The softening office market is hitting office REITs, and Boston Properties is one of the firms taking some big hits. CEO Owen Thomas said in the REIT’s latest earnings call that “commercial real estate markets are currently in a recession.” Boston Properties, the nation’s largest publicly traded office landlord, is feeling the impact of many of its largest tenants, like WeWork, that have been cutting costs and office space.
Layoffs and office downsizing have been most prevalent for Boston Properties’ tech tenants, but President Doug Linde expects layoffs soon in the finance and legal sectors, too. One positive of the layoffs is that companies have more leverage in return to the office, which is showing up in the REIT’s portfolio. The number of unique occupants swiped into their buildings recently was up 40 percent compared to the best week in March 2022.

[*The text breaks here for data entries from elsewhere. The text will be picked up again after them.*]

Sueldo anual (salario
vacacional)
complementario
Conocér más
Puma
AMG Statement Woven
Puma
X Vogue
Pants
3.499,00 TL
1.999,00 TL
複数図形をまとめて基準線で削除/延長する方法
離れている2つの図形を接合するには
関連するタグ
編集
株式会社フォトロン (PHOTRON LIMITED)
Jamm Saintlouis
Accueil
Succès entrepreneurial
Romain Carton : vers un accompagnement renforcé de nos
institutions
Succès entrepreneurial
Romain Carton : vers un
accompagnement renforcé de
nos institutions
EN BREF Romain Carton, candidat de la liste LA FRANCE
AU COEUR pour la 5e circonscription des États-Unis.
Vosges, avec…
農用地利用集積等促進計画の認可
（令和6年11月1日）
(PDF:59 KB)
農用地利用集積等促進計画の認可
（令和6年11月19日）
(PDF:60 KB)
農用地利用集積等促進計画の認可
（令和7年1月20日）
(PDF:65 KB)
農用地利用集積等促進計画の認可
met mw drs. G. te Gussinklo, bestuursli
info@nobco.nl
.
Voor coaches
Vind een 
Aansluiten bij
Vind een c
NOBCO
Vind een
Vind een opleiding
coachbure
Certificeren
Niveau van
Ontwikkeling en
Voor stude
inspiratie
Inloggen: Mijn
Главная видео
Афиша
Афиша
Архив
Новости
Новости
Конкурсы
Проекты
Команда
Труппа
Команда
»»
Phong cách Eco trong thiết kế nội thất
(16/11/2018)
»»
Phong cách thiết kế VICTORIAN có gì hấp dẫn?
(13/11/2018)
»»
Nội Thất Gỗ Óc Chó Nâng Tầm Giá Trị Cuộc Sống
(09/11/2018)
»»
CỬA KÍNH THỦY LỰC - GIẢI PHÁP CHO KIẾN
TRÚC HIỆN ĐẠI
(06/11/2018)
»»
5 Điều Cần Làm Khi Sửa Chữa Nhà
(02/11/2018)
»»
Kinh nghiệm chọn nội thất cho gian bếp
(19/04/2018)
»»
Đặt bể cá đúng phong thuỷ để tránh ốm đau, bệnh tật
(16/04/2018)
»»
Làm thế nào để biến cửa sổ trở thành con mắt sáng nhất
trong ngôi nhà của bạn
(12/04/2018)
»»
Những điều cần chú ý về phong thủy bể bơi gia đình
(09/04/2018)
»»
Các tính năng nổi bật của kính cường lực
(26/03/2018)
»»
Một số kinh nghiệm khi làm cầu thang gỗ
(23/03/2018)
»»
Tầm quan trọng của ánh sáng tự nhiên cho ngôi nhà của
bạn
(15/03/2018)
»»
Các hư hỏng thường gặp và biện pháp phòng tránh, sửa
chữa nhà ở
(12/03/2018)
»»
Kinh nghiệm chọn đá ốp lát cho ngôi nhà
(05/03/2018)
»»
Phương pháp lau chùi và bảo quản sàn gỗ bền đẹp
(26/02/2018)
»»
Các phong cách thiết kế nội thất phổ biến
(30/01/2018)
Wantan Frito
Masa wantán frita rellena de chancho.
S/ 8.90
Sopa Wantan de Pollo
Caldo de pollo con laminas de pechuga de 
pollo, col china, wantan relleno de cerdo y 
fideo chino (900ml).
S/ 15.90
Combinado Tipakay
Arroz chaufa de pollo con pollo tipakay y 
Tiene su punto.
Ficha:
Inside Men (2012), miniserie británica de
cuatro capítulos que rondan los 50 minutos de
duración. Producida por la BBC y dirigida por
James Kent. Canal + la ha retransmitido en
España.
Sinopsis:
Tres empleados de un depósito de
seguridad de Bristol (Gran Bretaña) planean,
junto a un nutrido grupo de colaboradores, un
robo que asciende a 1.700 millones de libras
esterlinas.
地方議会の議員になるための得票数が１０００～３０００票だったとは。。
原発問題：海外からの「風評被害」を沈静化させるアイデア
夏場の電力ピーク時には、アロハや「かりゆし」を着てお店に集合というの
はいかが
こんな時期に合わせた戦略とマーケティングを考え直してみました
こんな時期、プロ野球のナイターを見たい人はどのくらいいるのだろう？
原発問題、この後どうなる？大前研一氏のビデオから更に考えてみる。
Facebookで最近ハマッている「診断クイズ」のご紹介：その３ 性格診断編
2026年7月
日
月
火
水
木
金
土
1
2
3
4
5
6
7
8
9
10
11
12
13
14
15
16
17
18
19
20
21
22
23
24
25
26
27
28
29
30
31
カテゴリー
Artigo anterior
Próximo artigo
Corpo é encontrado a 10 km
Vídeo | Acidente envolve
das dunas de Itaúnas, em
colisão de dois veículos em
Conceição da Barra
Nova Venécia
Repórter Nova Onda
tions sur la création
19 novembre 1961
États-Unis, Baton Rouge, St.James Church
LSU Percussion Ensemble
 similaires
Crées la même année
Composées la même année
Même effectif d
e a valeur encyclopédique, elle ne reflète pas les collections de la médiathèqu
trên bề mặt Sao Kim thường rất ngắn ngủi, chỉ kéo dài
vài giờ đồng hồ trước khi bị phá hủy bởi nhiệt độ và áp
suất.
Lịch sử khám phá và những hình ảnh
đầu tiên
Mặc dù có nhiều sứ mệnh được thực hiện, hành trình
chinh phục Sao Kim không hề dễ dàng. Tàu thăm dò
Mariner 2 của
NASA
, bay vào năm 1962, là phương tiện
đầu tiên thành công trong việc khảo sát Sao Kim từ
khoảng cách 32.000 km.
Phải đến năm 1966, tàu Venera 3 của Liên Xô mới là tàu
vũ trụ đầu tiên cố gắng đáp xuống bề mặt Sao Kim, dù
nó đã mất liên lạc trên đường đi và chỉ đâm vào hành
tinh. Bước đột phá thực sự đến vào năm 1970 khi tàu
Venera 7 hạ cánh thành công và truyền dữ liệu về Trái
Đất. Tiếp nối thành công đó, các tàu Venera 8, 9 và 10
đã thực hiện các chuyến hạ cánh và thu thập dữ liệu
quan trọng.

More robust occupancy numbers aren’t stopping tenants from shrinking footprints, though, and it’s hitting Boston Properties especially hard at two offices it owns in New York and Washington, D.C. The company absorbed a $51 million impairment charge at Dock 72 in Brooklyn, where the anchor tenant WeWork recently shrunk its footprint by two floors. Boston Properties took another hit at a D.C. building due to WeWork downsizing. With the headwinds so strong, CEO Owen Thomas said it will focus this year on managing leverage and liquidity. That will likely be the case for many office REITs in 2023.